My hands trembled violently as I grabbed a random handful of papers, forming a pathetic, flimsy excuse. I forced my legs to move. Each step toward Anna's desk felt heavier, like my shoes were made of lead, my rational mind screaming a torrent of warnings:
Am I really doing this? This is self-destruction.I'll lose my job. She'll have me fired before I finish the sentence.This is stupid. She'll laugh in my face. You'll be the office joke forever.
And then—suddenly—I was standing before her. The smell of her perfume, light and complex, reached me.
She looked up, her beautiful eyes narrowing, instantly assessing my panicked state. "Luke? You look pale. Is something wrong?"
I panicked, holding the papers like a shield. "Uh, yeah, I didn't understand some of this. Could you… explain?" The lie tasted like ash.
She took the papers, her slender fingers brushing mine—a small electric shock—and scanned through them. Her voice was calm, professional, explaining each line, but I barely heard her. My mind was miles away, a frantic, caged bird. My heart hammered in my chest, a deafening drumbeat drowning out her words.
And then, fueled by shame, desire, and pure, reckless desperation, it slipped out. It wasn't a question, but a raw, clumsy command disguised as one.
"Would you… sleep with me?"
Silence. The sound of the office—the keyboards, the phones, the hum of the air conditioning—all vanished instantly.
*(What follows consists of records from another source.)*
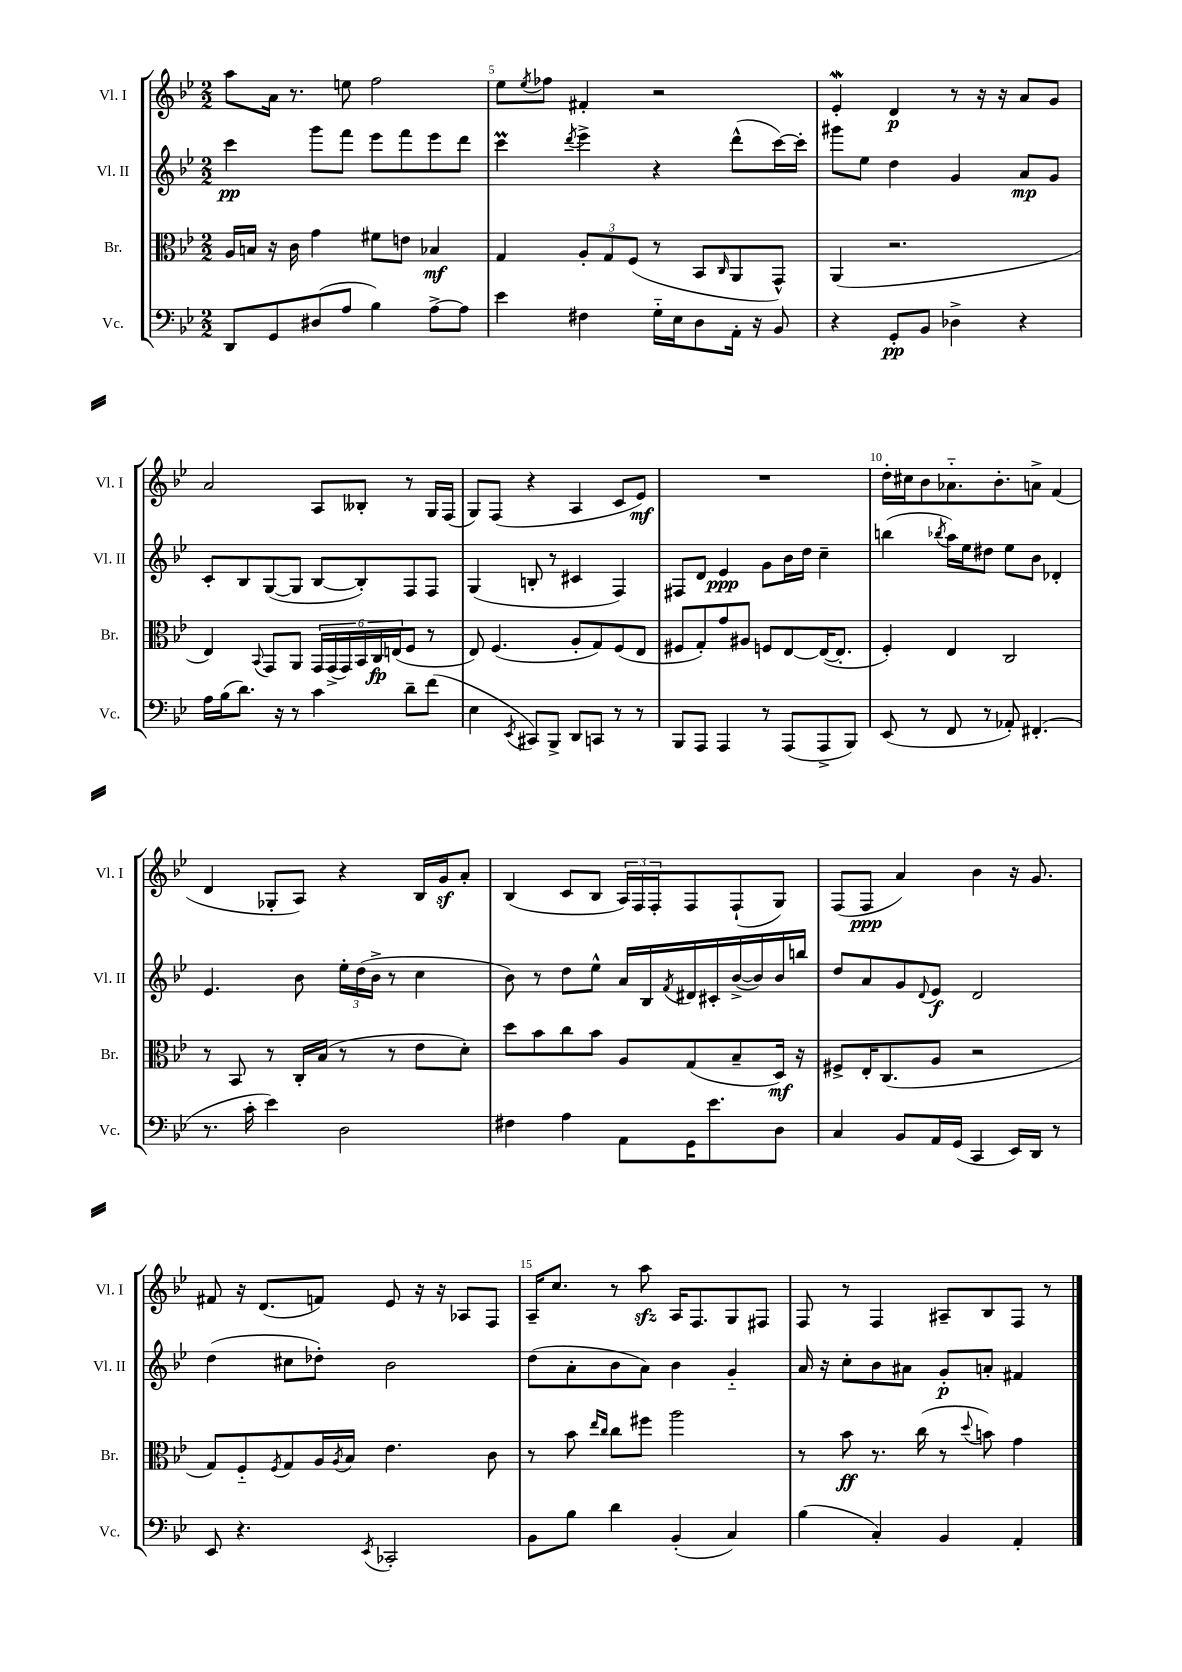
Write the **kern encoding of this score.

**kern	**dynam	**kern	**dynam	**kern	**dynam	**kern	**dynam
*part4	*part4	*part3	*part3	*part2	*part2	*part1	*part1
*staff4	*staff4	*staff3	*staff3	*staff2	*staff2	*staff1	*staff1
*I"Vc.	*	*I"Br.	*	*I"Vl. II	*	*I"Vl. I	*
*I'Vc.	*	*I'Br.	*	*I'Vl. II	*	*I'Vl. I	*
*clefF4	*	*clefC3	*	*clefG2	*	*clefG2	*
*k[b-e-]	*	*k[b-e-]	*	*k[b-e-]	*	*k[b-e-]	*
*M2/2	*	*M2/2	*	*M2/2	*	*M2/2	*
=4	=4	=4	=4	=4	=4	=4	=4
8DD/L	.	16A/LL	.	4ccc\	pp	8aa\L	.
.	.	16Bn/JJ	.	.	.	.	.
8GG/	.	16r	.	.	.	16a\Jk	.
.	.	16c\	.	.	.	8.r	.
(8D#X/	.	4g\	.	8ggg\L	.	.	.
8A/J	.	.	.	8fff\J	.	8een\	.
4B-\)	.	8f#X\L	.	8eee-\L	.	2ff\	.
.	.	8en\J	.	8fff\	.	.	.
[8A^\L	.	4B-X/	mf	8eee-\	.	.	.
8A\J]	.	.	.	8ddd\J	.	.	.
=5	=5	=5	=5	=5	=5	=5	=5
4e-\	.	4G/	.	4cccM\	.	8ee-\L	.
.	.	.	.	.	.	8qee-/	.
.	.	.	.	.	.	8ff-X\J	.
.	.	.	.	8qddd/	.	.	.
4F#X\	.	12A'/L	.	4eee-^\	.	4f#X'/	.
.	.	12G/	.	.	.	.	.
.	.	(12F/J	.	.	.	.	.
16G\LL	.	8r	.	4r	.	2r	.
16E-\J	.	.	.	.	.	.	.
8D\	.	8BB-/L	.	.	.	.	.
.	.	16qqC/	.	.	.	.	.
16AA'\Jk	.	8AA/	.	(8ddd^^\L	.	.	.
16r	.	.	.	.	.	.	.
8BB-/	.	8GG^^/J)	.	[16ccc\L)	.	.	.
.	.	.	.	16ccc'\JJ]	.	.	.
=6	=6	=6	=6	=6	=6	=6	=6
4r	.	(4AA/	.	8ggg#X\L	.	4e-w'/	.
.	.	.	.	8ee-\J	.	.	.
8GG'/L	pp	2.r	.	4dd\	.	4d/	p
8BB-/J	.	.	.	.	.	.	.
4D-X^\	.	.	.	4g/	.	8r	.
.	.	.	.	.	.	16r	.
.	.	.	.	.	.	16r	.
4r	.	.	.	8a/L	mp	8a/L	.
.	.	.	.	8g/J	.	8g/J	.
!!LO:LB:g=z
=7	=7	=7	=7	=7	=7	=7	=7
16A\LL	.	4E-/)	.	8c'/L	.	2a/	.
(16B-\J	.	.	.	.	.	.	.
8.d\J)	.	.	.	8B-/	.	.	.
.	.	8qqBB-/	.	.	.	.	.
.	.	8GG/L	.	([8G/	.	.	.
16r	.	.	.	.	.	.	.
8r	.	8AA/J	.	8G/J]	.	.	.
4c\	.	24GG/LL	.	[8B-/L	.	8A/L	.
.	.	(24GG^/	.	.	.	.	.
.	.	24GG/)	.	.	.	.	.
.	.	24BB-/	.	8B-'/])	.	8B--X'/J	.
.	.	24C/	fp	.	.	.	.
.	.	(24En/J	.	.	.	.	.
8d~\L	.	8F/J	.	8F/	.	8r	.
(8f\J	.	8r	.	8F/J	.	16G/LL	.
.	.	.	.	.	.	(16F/JJ	.
=8	=8	=8	=8	=8	=8	=8	=8
4E-\	.	8E-/)	.	(4G/	.	8G/L)	.
.	.	(4.F/	.	.	.	(8F/J	.
8qEE-/	.	.	.	.	.	.	.
8CC#X/L)	.	.	.	8Bn'/	.	4r	.
8BBB-^/J	.	.	.	8r	.	.	.
8DD/L	.	8A'/L	.	4c#X/	.	4A/	.
8CCn/J	.	8G/)	.	.	.	.	.
8r	.	(8F/	.	4F/)	.	8c/L	.
8r	.	8E-/J	.	.	.	8e-/J)	mf
=9	=9	=9	=9	=9	=9	=9	=9
8BBB-/L	.	8F#X/L	.	8F#X/L	.	1r	.
8AAA/J	.	8G'/)	.	8d/J	.	.	.
4AAA/	.	8g/	.	4e-/	ppp	.	.
.	.	8A#X/J	.	.	.	.	.
8r	.	8Fn/L	.	8g\L	.	.	.
(8AAA/L	.	[8E-/	.	16b-\L	.	.	.
.	.	.	.	16dd\JJ	.	.	.
8AAA^/	.	(16E-/K_	.	4cc~\	.	.	.
.	.	8.E-'/J]	.	.	.	.	.
8BBB-/J)	.	.	.	.	.	.	.
=10	=10	=10	=10	=10	=10	=10	=10
(8EE-/	.	4F'/)	.	(4bbn\	.	16dd'\LL	.
.	.	.	.	.	.	16cc#X\J	.
8r	.	.	.	.	.	8b-\	.
.	.	.	.	8qbb-X/	.	.	.
8FF/	.	4E-/	.	16aa\LL)	.	8.a-X\	.
.	.	.	.	16ee-\J	.	.	.
8r	.	.	.	8dd#X\J	.	.	.
.	.	.	.	.	.	8.b-'\	.
8AA-X'/)	.	2C/	.	8ee-\L	.	.	.
(4.FF#X'/	.	.	.	8b-\J	.	8an^\J	.
.	.	.	.	4d-X'/	.	(4f/	.
!!LO:LB:g=z
=11	=11	=11	=11	=11	=11	=11	=11
8.r	.	8r	.	4.e-/	.	4d/	.
.	.	8BB-/	.	.	.	.	.
16c'\	.	.	.	.	.	.	.
4e-\)	.	8r	.	.	.	8G-X'/L	.
.	.	16C'/LL	.	8b-\	.	8A/J)	.
.	.	(16B-/JJ	.	.	.	.	.
2D\	.	8r	.	24ee-'\LL	.	4r	.
.	.	.	.	(24dd\	.	.	.
.	.	.	.	24b-^\JJ	.	.	.
.	.	8r	.	8r	.	.	.
.	.	8e-\L	.	4cc\	.	16B-/LL	.
.	.	.	.	.	.	16gz/J	.
.	.	8d'\J)	.	.	.	8a'/J	.
=12	=12	=12	=12	=12	=12	=12	=12
4F#X\	.	8dd\L	.	8b-\)	.	(4B-/	.
.	.	8b-\	.	8r	.	.	.
4A\	.	8cc\	.	8dd\L	.	8c/L	.
.	.	8b-\J	.	8ee-^^\J	.	8B-/J	.
8AA\L	.	8A/L	.	16a/LL	.	24A/LL)	.
.	.	.	.	.	.	24F/	.
.	.	.	.	16B-/	.	.	.
.	.	.	.	.	.	24F'/J	.
.	.	.	.	8qf/	.	.	.
16GG\K	.	(8G/	.	16d#X/	.	8F/	.
8.e-\	.	.	.	16c#X'/	.	.	.
.	.	8B-~/	.	([16b-^/	.	(8F`/	.
.	.	.	.	16b-/])	.	.	.
8D\J	.	16D/Jk)	mf	16b-/	.	8G/J)	.
.	.	16r	.	16bbn/JJ	.	.	.
=13	=13	=13	=13	=13	=13	=13	=13
4C/	.	8F#X^/L	.	8dd/L	.	(8F/L	.
.	.	16E-'/K	.	8a/	.	8F/J	ppp
.	.	(8.C/	.	.	.	.	.
8BB-/L	.	.	.	8g/	.	4a/)	.
.	.	.	.	8qqd/	.	.	.
16AA/L	.	8A/J	.	8e-/J	f	.	.
(16GG/JJ	.	.	.	.	.	.	.
4CC/	.	2r	.	2d/	.	4b-\	.
16EE-/LL)	.	.	.	.	.	16r	.
16DD/JJ	.	.	.	.	.	8.g/	.
8r	.	.	.	.	.	.	.
!!LO:LB:g=z
=14	=14	=14	=14	=14	=14	=14	=14
8EE-/	.	8G/L)	.	(4dd\	.	8f#X/	.
4.r	.	8F/	.	.	.	16r	.
.	.	.	.	.	.	(8.d/L	.
.	.	8qF/	.	.	.	.	.
.	.	8G/	.	8cc#X\L	.	.	.
.	.	16A/L	.	8dd-X'\J)	.	8fn/J)	.
.	.	8qA/	.	.	.	.	.
.	.	16B-/JJ	.	.	.	.	.
8qEE-/	.	.	.	.	.	.	.
2CC-X'/	.	4.e-\	.	2b-\	.	8e-/	.
.	.	.	.	.	.	16r	.
.	.	.	.	.	.	16r	.
.	.	.	.	.	.	8A-X/L	.
.	.	8c\	.	.	.	8F/J	.
=15	=15	=15	=15	=15	=15	=15	=15
8BB-\L	.	8r	.	(8dd\L	.	16A~/KL	.
.	.	.	.	.	.	8.cc/J	.
8B-\J	.	8b-\	.	8a'\	.	.	.
.	.	16qqee-/LL	.	.	.	.	.
.	.	16qqcc/JJ	.	.	.	.	.
4d\	.	8cc\L	.	8b-\	.	8r	.
.	.	8ff#X\J	.	8a\J)	.	8aazz\	.
(4BB-'/	.	2aa\	.	4b-\	.	16A/KL	.
.	.	.	.	.	.	8.F/	.
4C/)	.	.	.	4g/	.	8G/	.
.	.	.	.	.	.	8F#X/J	.
=16	=16	=16	=16	=16	=16	=16	=16
(4B-\	.	8r	.	16a/	.	8F/	.
.	.	.	.	16r	.	.	.
.	.	8b-\	ff	8cc'\L	.	8r	.
4C'/)	.	8.r	.	8b-\	.	4F/	.
.	.	.	.	8a#X\J	.	.	.
.	.	(16cc\	.	.	.	.	.
4BB-/	.	8r	.	8g'/L	p	8A#X~/L	.
.	.	8qqdd/	.	.	.	.	.
.	.	8bn\)	.	8an'/J	.	8B-/	.
4AA'/	.	4g\	.	4f#X/	.	8F/J	.
.	.	.	.	.	.	8r	.
==	==	==	==	==	==	==	==
*-	*-	*-	*-	*-	*-	*-	*-
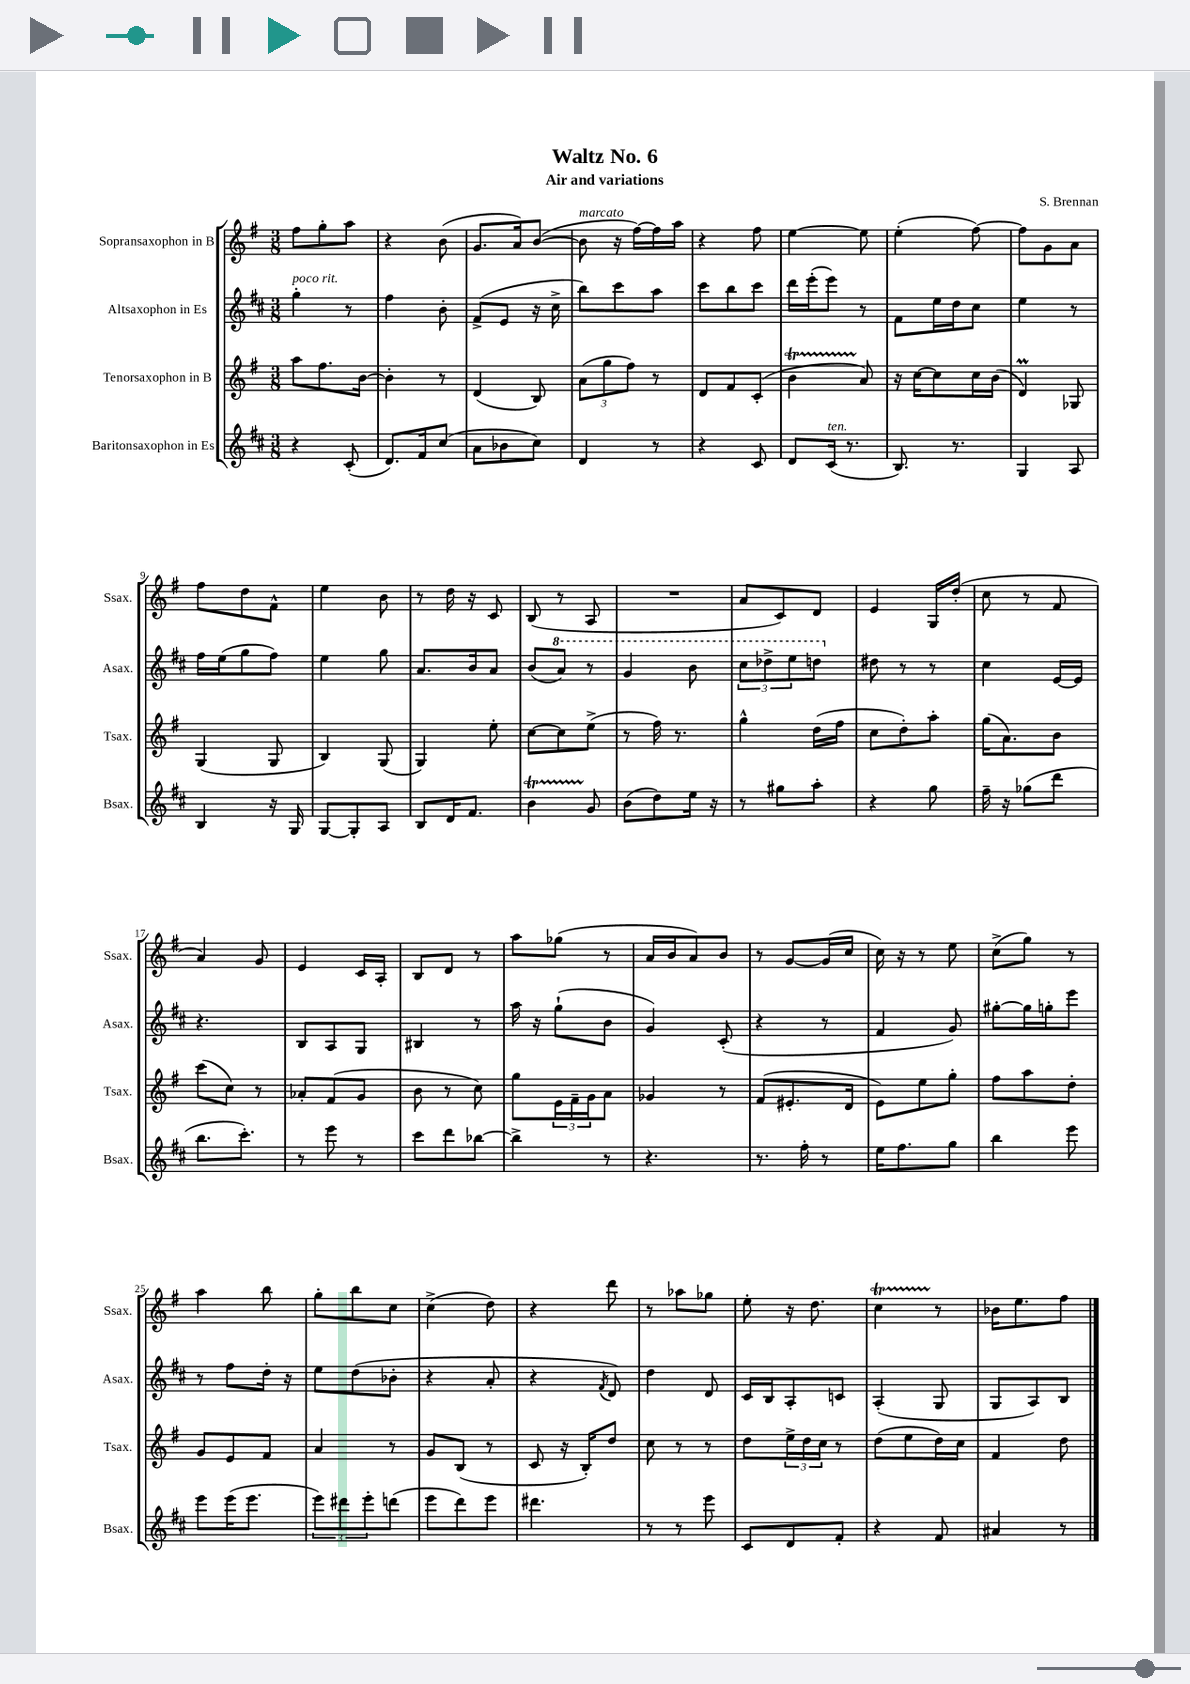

Her head lifted slowly, her sharp sapphire eyes locking with mine. I braced myself for a slap, for the sharp, humiliating edge of her laughter, for the end of everything I'd clumsily built.
But instead, her lips curved. It wasn't the professional, icy smile I was used to; it was slow, considering, and devastatingly intimate.
"Sure."
The air left my lungs all at once. The world tilted. The fear became a wild, terrifying exhilaration.